**Records to use:**
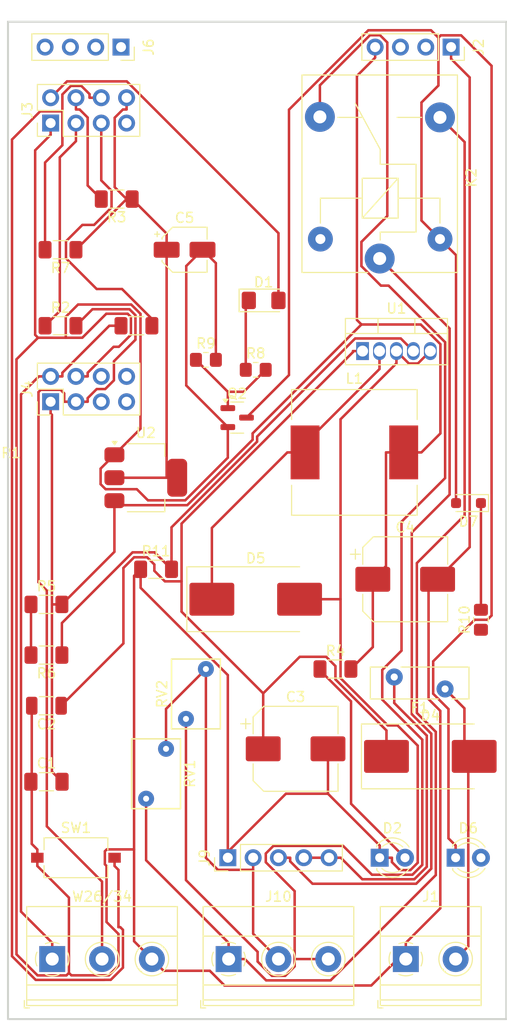
<source format=kicad_pcb>
(kicad_pcb (version 20221018) (generator pcbnew)

  (general
    (thickness 1.6)
  )

  (paper "A4")
  (layers
    (0 "F.Cu" signal)
    (31 "B.Cu" signal)
    (32 "B.Adhes" user "B.Adhesive")
    (33 "F.Adhes" user "F.Adhesive")
    (34 "B.Paste" user)
    (35 "F.Paste" user)
    (36 "B.SilkS" user "B.Silkscreen")
    (37 "F.SilkS" user "F.Silkscreen")
    (38 "B.Mask" user)
    (39 "F.Mask" user)
    (40 "Dwgs.User" user "User.Drawings")
    (41 "Cmts.User" user "User.Comments")
    (42 "Eco1.User" user "User.Eco1")
    (43 "Eco2.User" user "User.Eco2")
    (44 "Edge.Cuts" user)
    (45 "Margin" user)
    (46 "B.CrtYd" user "B.Courtyard")
    (47 "F.CrtYd" user "F.Courtyard")
    (48 "B.Fab" user)
    (49 "F.Fab" user)
    (50 "User.1" user)
    (51 "User.2" user)
    (52 "User.3" user)
    (53 "User.4" user)
    (54 "User.5" user)
    (55 "User.6" user)
    (56 "User.7" user)
    (57 "User.8" user)
    (58 "User.9" user)
  )

  (setup
    (pad_to_mask_clearance 0)
    (pcbplotparams
      (layerselection 0x00010fc_ffffffff)
      (plot_on_all_layers_selection 0x0000000_00000000)
      (disableapertmacros false)
      (usegerberextensions false)
      (usegerberattributes true)
      (usegerberadvancedattributes true)
      (creategerberjobfile true)
      (dashed_line_dash_ratio 12.000000)
      (dashed_line_gap_ratio 3.000000)
      (svgprecision 4)
      (plotframeref false)
      (viasonmask false)
      (mode 1)
      (useauxorigin false)
      (hpglpennumber 1)
      (hpglpenspeed 20)
      (hpglpendiameter 15.000000)
      (dxfpolygonmode true)
      (dxfimperialunits true)
      (dxfusepcbnewfont true)
      (psnegative false)
      (psa4output false)
      (plotreference true)
      (plotvalue true)
      (plotinvisibletext false)
      (sketchpadsonfab false)
      (subtractmaskfromsilk false)
      (outputformat 1)
      (mirror false)
      (drillshape 1)
      (scaleselection 1)
      (outputdirectory "")
    )
  )

  (net 0 "")
  (net 1 "GND")
  (net 2 "+5V")
  (net 3 "12V")
  (net 4 "+3.3V")
  (net 5 "Net-(D1-K)")
  (net 6 "Net-(D1-A)")
  (net 7 "Net-(D4-A)")
  (net 8 "Net-(D5-K)")
  (net 9 "Net-(D6-K)")
  (net 10 "Net-(D6-A)")
  (net 11 "Net-(D7-K)")
  (net 12 "12VOUT")
  (net 13 "Net-(J2-Pin_2)")
  (net 14 "unconnected-(J2-Pin_3-Pad3)")
  (net 15 "Net-(J3-Pin_3)")
  (net 16 "Net-(J3-Pin_4)")
  (net 17 "Net-(J3-Pin_5)")
  (net 18 "Net-(J3-Pin_6)")
  (net 19 "D1")
  (net 20 "D0")
  (net 21 "unconnected-(J4-Pin_5-Pad5)")
  (net 22 "unconnected-(J4-Pin_6-Pad6)")
  (net 23 "unconnected-(J4-Pin_7-Pad7)")
  (net 24 "unconnected-(J4-Pin_8-Pad8)")
  (net 25 "unconnected-(J6-Pin_1-Pad1)")
  (net 26 "unconnected-(J6-Pin_2-Pad2)")
  (net 27 "unconnected-(J6-Pin_3-Pad3)")
  (net 28 "unconnected-(J6-Pin_4-Pad4)")
  (net 29 "Net-(J10-Pin_2)")
  (net 30 "Net-(J9-Pin_3)")
  (net 31 "Net-(J10-Pin_1)")
  (net 32 "Net-(J10-Pin_3)")
  (net 33 "Net-(Q2-B)")
  (net 34 "Net-(D2-A)")
  (net 35 "Net-(R5-Pad1)")
  (net 36 "Net-(U1-FB)")

  (footprint "Resistor_SMD:R_1206_3216Metric_Pad1.30x1.75mm_HandSolder" (layer "F.Cu") (at 194.03 68.58))

  (footprint "Varistor:RV_Disc_D7mm_W4.9mm_P5mm" (layer "F.Cu") (at 195 116 90))

  (footprint "Capacitor_SMD:C_1206_3216Metric" (layer "F.Cu") (at 185 106.68 180))

  (footprint "TerminalBlock_Phoenix:TerminalBlock_Phoenix_MKDS-1,5-3_1x03_P5.00mm_Horizontal" (layer "F.Cu") (at 185.58 132.08))

  (footprint "Resistor_SMD:R_0805_2012Metric_Pad1.20x1.40mm_HandSolder" (layer "F.Cu") (at 206 73))

  (footprint "Resistor_SMD:R_0805_2012Metric_Pad1.20x1.40mm_HandSolder" (layer "F.Cu") (at 228.6 98.06 90))

  (footprint "Resistor_SMD:R_1206_3216Metric_Pad1.30x1.75mm_HandSolder" (layer "F.Cu") (at 185 101.6 180))

  (footprint "Connector_PinSocket_2.54mm:PinSocket_1x04_P2.54mm_Vertical" (layer "F.Cu") (at 192.4833 40.64 -90))

  (footprint "Connector_PinHeader_2.54mm:PinHeader_1x05_P2.54mm_Vertical" (layer "F.Cu") (at 203.2 121.92 90))

  (footprint "Connector_PinSocket_2.54mm:PinSocket_1x04_P2.54mm_Vertical" (layer "F.Cu") (at 225.6034 40.64 -90))

  (footprint "Connector_PinHeader_2.54mm:PinHeader_2x04_P2.54mm_Vertical" (layer "F.Cu") (at 185.42 76.2 90))

  (footprint "Package_TO_SOT_SMD:SOT-223-3_TabPin2" (layer "F.Cu") (at 194.97 83.82))

  (footprint "Package_TO_SOT_THT:TO-220-5_Vertical" (layer "F.Cu") (at 216.72 71.12))

  (footprint "Resistor_SMD:R_1206_3216Metric_Pad1.30x1.75mm_HandSolder" (layer "F.Cu") (at 214 103))

  (footprint "Diode_SMD:D_SMC_Handsoldering" (layer "F.Cu") (at 206 96))

  (footprint "Inductor_SMD:L_12x12mm_H8mm" (layer "F.Cu") (at 215.9 81.28))

  (footprint "Diode_SMD:D_1206_3216Metric_Pad1.42x1.75mm_HandSolder" (layer "F.Cu") (at 206.7925 66.04))

  (footprint "Resistor_SMD:R_1206_3216Metric_Pad1.30x1.75mm_HandSolder" (layer "F.Cu") (at 186.41 60.96 180))

  (footprint "Capacitor_SMD:C_1206_3216Metric_Pad1.33x1.80mm_HandSolder" (layer "F.Cu") (at 185 114.3))

  (footprint "Resistor_SMD:R_0805_2012Metric_Pad1.20x1.40mm_HandSolder" (layer "F.Cu") (at 201 72))

  (footprint "Resistor_SMD:R_1206_3216Metric_Pad1.30x1.75mm_HandSolder" (layer "F.Cu") (at 186.41 68.58))

  (footprint "Capacitor_SMD:CP_Elec_4x4.5" (layer "F.Cu") (at 198.86 60.96))

  (footprint "Resistor_SMD:R_1206_3216Metric_Pad1.30x1.75mm_HandSolder" (layer "F.Cu") (at 196 93))

  (footprint "Diode_SMD:D_SMC_Handsoldering" (layer "F.Cu") (at 223.52 111.76))

  (footprint "Connector_PinHeader_2.54mm:PinHeader_2x04_P2.54mm_Vertical" (layer "F.Cu") (at 185.42 48.26 90))

  (footprint "Capacitor_SMD:CP_Elec_8x10" (layer "F.Cu") (at 210 111))

  (footprint "LED_THT:LED_D3.0mm" (layer "F.Cu") (at 218.44 121.92))

  (footprint "Button_Switch_SMD:SW_Tactile_SPST_NO_Straight_CK_PTS636Sx25SMTRLFS" (layer "F.Cu") (at 187.96 121.92))

  (footprint "Diode_SMD:D_SOD-323_HandSoldering" (layer "F.Cu") (at 227.35 86.36 180))

  (footprint "Resistor_SMD:R_1206_3216Metric_Pad1.30x1.75mm_HandSolder" (layer "F.Cu") (at 185 96.52))

  (footprint "LED_THT:LED_D3.0mm" (layer "F.Cu") (at 226.06 121.92))

  (footprint "Package_TO_SOT_SMD:SOT-23" (layer "F.Cu") (at 204.1375 77.79))

  (footprint "Resistor_SMD:R_1206_3216Metric_Pad1.30x1.75mm_HandSolder" (layer "F.Cu") (at 192.05 55.88 180))

  (footprint "TerminalBlock_Phoenix:TerminalBlock_Phoenix_MKDS-1,5-2_1x02_P5.00mm_Horizontal" (layer "F.Cu") (at 221.06 132.08))

  (footprint "Fuse:Fuse_Bourns_MF-RHT100" (layer "F.Cu") (at 225 105 180))

  (footprint "TerminalBlock_Phoenix:TerminalBlock_Phoenix_MKDS-1,5-3_1x03_P5.00mm_Horizontal" (layer "F.Cu") (at 203.28 132.08))

  (footprint "Relay_THT:Relay_SPDT_SANYOU_SRD_Series_Form_C" (layer "F.Cu") (at 218.44 61.84 90))

  (footprint "Varistor:RV_Disc_D7mm_W4.9mm_P5mm" (layer "F.Cu") (at 201 103 -90))

  (footprint "Capacitor_SMD:CP_Elec_8x10" (layer "F.Cu") (at 221 94))

  (gr_rect (start 181.14 38.1) (end 231.14 138.1)
    (stroke (width 0.2) (type default)) (fill none) (layer "Edge.Cuts") (tstamp 2f59b628-c75f-44b3-89a1-16d7d551a777))

  (segment (start 191.0054 67.3767) (end 188.599 69.7831) (width 0.25) (layer "F.Cu") (net 1) (tstamp 01b6ecb4-9105-49bd-9c6b-cfcb119c1e0c))
  (segment (start 218.44 121.92) (end 219.6669 121.92) (width 0.25) (layer "F.Cu") (net 1) (tstamp 0b81caaa-6984-4f22-8237-9966403116fd))
  (segment (start 217.5968 134.7297) (end 202.8674 134.7297) (width 0.25) (layer "F.Cu") (net 1) (tstamp 0fba2dd8-628a-482a-8e01-3fb136567633))
  (segment (start 203.2 78.74) (end 199.0298 74.5698) (width 0.25) (layer "F.Cu") (net 1) (tstamp 1149baee-a175-4a7e-bd63-7c3c30c58d55))
  (segment (start 192.2251 129.5598) (end 192.2251 132.753) (width 0.25) (layer "F.Cu") (net 1) (tstamp 14669182-6402-4a29-805a-b54369b60b3b))
  (segment (start 193.1475 67.3767) (end 191.0054 67.3767) (width 0.25) (layer "F.Cu") (net 1) (tstamp 15293cc8-0b13-4fb3-9ee1-f7bbd8d32c6f))
  (segment (start 220.2318 108.6546) (end 222.2572 110.68) (width 0.25) (layer "F.Cu") (net 1) (tstamp 153d8152-59e2-4358-b419-85952ac22e23))
  (segment (start 194.4363 78.9037) (end 191.82 81.52) (width 0.25) (layer "F.Cu") (net 1) (tstamp 1928889f-8b69-47df-bdef-d7a9d1b51eaa))
  (segment (start 183.867 50.9899) (end 185.42 49.4369) (width 0.25) (layer "F.Cu") (net 1) (tstamp 198b0f12-7a64-4c1c-a6b6-78d7b8a548cd))
  (segment (start 199.0298 62.5902) (end 200.66 60.96) (width 0.25) (layer "F.Cu") (net 1) (tstamp 1bff790d-c4aa-4b1a-ac1e-f91f9e5b875b))
  (segment (start 191.0304 122.7454) (end 191.0304 128.3651) (width 0.25) (layer "F.Cu") (net 1) (tstamp 20829099-e5cb-4d2a-842c-27ed5cbd55b5))
  (segment (start 221.06 131.2665) (end 217.5968 134.7297) (width 0.25) (layer "F.Cu") (net 1) (tstamp 2b26de00-c977-437f-9323-36cc347c79e7))
  (segment (start 214.512 103.9144) (end 219.2521 108.6545) (width 0.25) (layer "F.Cu") (net 1) (tstamp 2f33332d-1611-4808-884e-2a22cc2248b2))
  (segment (start 191.0304 128.3651) (end 192.2251 129.5598) (width 0.25) (layer "F.Cu") (net 1) (tstamp 329753e0-9eba-45db-ae9a-a526f9a42bfc))
  (segment (start 224.5216 107.1936) (end 224.5216 126.9915) (width 0.25) (layer "F.Cu") (net 1) (tstamp 34191f44-1279-476c-88ba-faea500fcefc))
  (segment (start 191.82 81.52) (end 190.4345 82.9055) (width 0.25) (layer "F.Cu") (net 1) (tstamp 357f4a65-ba0b-4955-99af-dea85a349ad2))
  (segment (start 186.9382 67.6844) (end 188.1692 66.4534) (width 0.25) (layer "F.Cu") (net 1) (tstamp 35c23558-d527-4fc1-8122-11deda576432))
  (segment (start 183.525 114.2125) (end 183.525 113.5169) (width 0.25) (layer "F.Cu") (net 1) (tstamp 38c3b3f0-ac3c-4893-ad7a-c35d84d124bf))
  (segment (start 220.12 71.12) (end 220.12 72.3469) (width 0.25) (layer "F.Cu") (net 1) (tstamp 3c67e719-e893-421f-9198-4dc3f208546d))
  (segment (start 223.3437 94.9063) (end 223.3437 106.0157) (width 0.25) (layer "F.Cu") (net 1) (tstamp 3fa7619e-e88d-47ac-bdc3-751436876bdc))
  (segment (start 188.1692 66.4534) (end 193.5024 66.4534) (width 0.25) (layer "F.Cu") (net 1) (tstamp 404d6466-6bf0-4a99-a181-70e65732c684))
  (segment (start 196.7548 133.2548) (end 195.58 132.08) (width 0.25) (layer "F.Cu") (net 1) (tstamp 429be133-563a-48aa-bea3-2c896526b992))
  (segment (start 192.266 70.6913) (end 193.4769 69.4804) (width 0.25) (layer "F.Cu") (net 1) (tstamp 4425d4cb-4d42-47b8-a4a6-f544e0353222))
  (segment (start 203.2 81.8121) (end 203.2 78.74) (width 0.25) (layer "F.Cu") (net 1) (tstamp 48488d62-a1c0-4e31-891b-0ef8a19551da))
  (segment (start 220.4685 123.1608) (end 219.6669 122.3592) (width 0.25) (layer "F.Cu") (net 1) (tstamp 4af32b92-0af9-4dde-bb2c-d3a3a8be6a5d))
  (segment (start 201.3926 133.2548) (end 196.7548 133.2548) (width 0.25) (layer "F.Cu") (net 1) (tstamp 4ee4d6d3-a962-43e6-b0e2-3ea0c6c00b52))
  (segment (start 225.6034 41.8169) (end 227.4697 43.6832) (width 0.25) (layer "F.Cu") (net 1) (tstamp 4fd5c784-0e36-4706-9f8e-58932e89e311))
  (segment (start 218.44 121.92) (end 218.44 120.6931) (width 0.25) (layer "F.Cu") (net 1) (tstamp 5300e272-7b62-468b-b034-871ef313c917))
  (segment (start 188.599 69.7831) (end 186.9382 69.7831) (width 0.25) (layer "F.Cu") (net 1) (tstamp 53aaccb5-c319-412d-8a44-3a49acc05af9))
  (segment (start 200.66 60.96) (end 202 62.3) (width 0.25) (layer "F.Cu") (net 1) (tstamp 54dae216-3e46-4e0d-a38f-a8cb8845303d))
  (segment (start 190.4345 82.9055) (end 190.4345 84.4663) (width 0.25) (layer "F.Cu") (net 1) (tstamp 558d5eff-24d1-47a5-b6b1-d383ecec1456))
  (segment (start 213.25 115.5031) (end 209.0284 115.5031) (width 0.25) (layer "F.Cu") (net 1) (tstamp 59ef7627-2a98-4b7d-ae26-e06f3d85546f))
  (segment (start 183.525 120.5331) (end 184.085 121.0931) (width 0.25) (layer "F.Cu") (net 1) (tstamp 5f81e04f-997d-4e85-b344-1da14c2ddb4e))
  (segment (start 199.0298 74.5698) (end 199.0298 62.5902) (width 0.25) (layer "F.Cu") (net 1) (tstamp 6313eeca-3118-4ae8-b21b-017d6350695d))
  (segment (start 193.793 121.0858) (end 191.0477 121.0858) (width 0.25) (layer "F.Cu") (net 1) (tstamp 67040989-7076-4dd8-9dd0-6406723ec0fe))
  (segment (start 213.25 111) (end 213.25 115.5031) (width 0.25) (layer "F.Cu") (net 1) (tstamp 68841855-e656-473b-ac30-7607b553cf07))
  (segment (start 203.2 121.3315) (end 203.2 103.6063) (width 0.25) (layer "F.Cu") (net 1) (tstamp 6a6a30b0-04ff-48b9-8440-d0ede71cc58f))
  (segment (start 202.8674 134.7297) (end 201.3926 133.2549) (width 0.25) (layer "F.Cu") (net 1) (tstamp 6bbbd071-7ee6-4455-95b5-192a8c2a317a))
  (segment (start 213.25 115.5031) (end 218.44 120.6931) (width 0.25) (layer "F.Cu") (net 1) (tstamp 6db96e3e-c320-477b-bc0f-dcfb3ccf407c))
  (segment (start 223.3437 106.0157) (end 224.5216 107.1936) (width 0.25) (layer "F.Cu") (net 1) (tstamp 6eb749fc-c2a3-4f7b-87dd-da637e51081e))
  (segment (start 221.3694 72.3694) (end 220.12 71.12) (width 0.25) (layer "F.Cu") (net 1) (tstamp 6ee859b7-1dbc-410f-b4be-68e76d571c31))
  (segment (start 193.5024 66.4534) (end 194.4363 67.3873) (width 0.25) (layer "F.Cu") (net 1) (tstamp 6fc62817-e2ac-40b8-8ef4-dfeb30e8206a))
  (segment (start 203.2 121.92) (end 203.2 121.3315) (width 0.25) (layer "F.Cu") (net 1) (tstamp 70e802f3-344c-4cbc-b2ef-c0e02a237da6))
  (segment (start 184.1549 69.7831) (end 183.867 69.4952) (width 0.25) (layer "F.Cu") (net 1) (tstamp 7485d0c1-c6b4-49e7-b0dc-abd71c2e5a27))
  (segment (start 194.0688 84.97) (end 195.1832 86.0844) (width 0.25) (layer "F.Cu") (net 1) (tstamp 75f67607-ab21-4ba3-acd4-d6e8833e64e4))
  (segment (start 214.512 77.9549) (end 214.512 96) (width 0.25) (layer "F.Cu") (net 1) (tstamp 76db3a02-7ef8-4678-9315-eeefa5cdb027))
  (segment (start 183.525 113.5169) (end 183.525 106.68) (width 0.25) (layer "F.Cu") (net 1) (tstamp 7764f9ec-1226-42ee-882f-5311eee7a17f))
  (segment (start 192.2251 132.753) (end 191.2658 133.7123) (width 0.25) (layer "F.Cu") (net 1) (tstamp 7cd2a45d-6ec8-4055-bf71-50e755798ca6))
  (segment (start 184.1069 133.7177) (end 181.9943 131.6051) (width 0.25) (layer "F.Cu") (net 1) (tstamp 7d929413-a6cd-4400-91d4-017fa91eff07))
  (segment (start 227.4697 43.6832) (end 227.4697 90.7803) (width 0.25) (layer "F.Cu") (net 1) (tstamp 7e2d6bdc-4cae-456d-80ee-40435b6254b7))
  (segment (start 190.8614 121.2721) (end 190.8614 122.5764) (width 0.25) (layer "F.Cu") (net 1) (tstamp 7ef06aae-e048-4986-afcb-438d01bd8ee6))
  (segment (start 219.2521 108.6546) (end 220.2318 108.6546) (width 0.25) (layer "F.Cu") (net 1) (tstamp 81a15a17-3f2b-4e20-a8c5-454827fb903c))
  (segment (start 223.52 71.12) (end 222.2706 72.3694) (width 0.25) (layer "F.Cu") (net 1) (tstamp 82717ca0-e06e-426c-849d-3e0781dde719))
  (segment (start 219.2521 108.6545) (end 219.2521 108.6546) (width 0.25) (layer "F.Cu") (net 1) (tstamp 88881750-f054-413a-83f5-7dcf9740d4c6))
  (segment (start 187.2558 125.9177) (end 187.2558 133.4669) (width 0.25) (layer "F.Cu") (net 1) (tstamp 890b7e67-a011-48da-8b00-db5e2b5ed8ed))
  (segment (start 201.3926 133.2549) (end 201.3926 133.2548) (width 0.25) (layer "F.Cu") (net 1) (tstamp 8d34ef55-26f3-4d82-953f-a6d37e9c212a))
  (segment (start 194.45 93) (end 193.793 93.657) (width 0.25) (layer "F.Cu") (net 1) (tstamp 8d9edf89-a07e-42b0-9350-a70d12ce8eee))
  (segment (start 183.4375 114.3) (end 183.525 114.2125) (width 0.25) (layer "F.Cu") (net 1) (tstamp 8ff16183-e5df-4644-8e81-d485e9a0384f))
  (segment (start 198.9277 86.0844) (end 203.2 81.8121) (width 0.25) (layer "F.Cu") (net 1) (tstamp 94383749-830c-4986-ab36-6efbd7e8d79b))
  (segment (start 224.25 94) (end 223.3437 94.9063) (width 0.25) (layer "F.Cu") (net 1) (tstamp 96677ec2-0b60-49f9-baf6-b1263bb0552c))
  (segment (start 214.512 96) (end 210.4 96) (width 0.25) (layer "F.Cu") (net 1) (tstamp 9ab15b60-753f-47a8-ad4a-00defd0ef555))
  (segment (start 187.5012 133.7123) (end 187.2558 133.4669) (width 0.25) (layer "F.Cu") (net 1) (tstamp 9b30e20e-462b-482b-8436-c167e7bd4d10))
  (segment (start 189.1369 73.2942) (end 191.7398 70.6913) (width 0.25) (layer "F.Cu") (net 1) (tstamp a0998584-e0d6-4e5b-ad1a-c3e6347114b1))
  (segment (start 193.793 130.293) (end 195.58 132.08) (width 0.25) (layer "F.Cu") (net 1) (tstamp a1c7857c-b04f-41fe-87b5-bf5239ded14c))
  (segment (start 202 62.3) (end 202 72) (width 0.25) (layer "F.Cu") (net 1) (tstamp a1cc9541-0f3a-4d79-ba96-87413feea05
... [44904 chars truncated]
</source>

**Description of the task:** For every line of the records above that holds the word "false", count one, and state the total only.

**Your response:** 11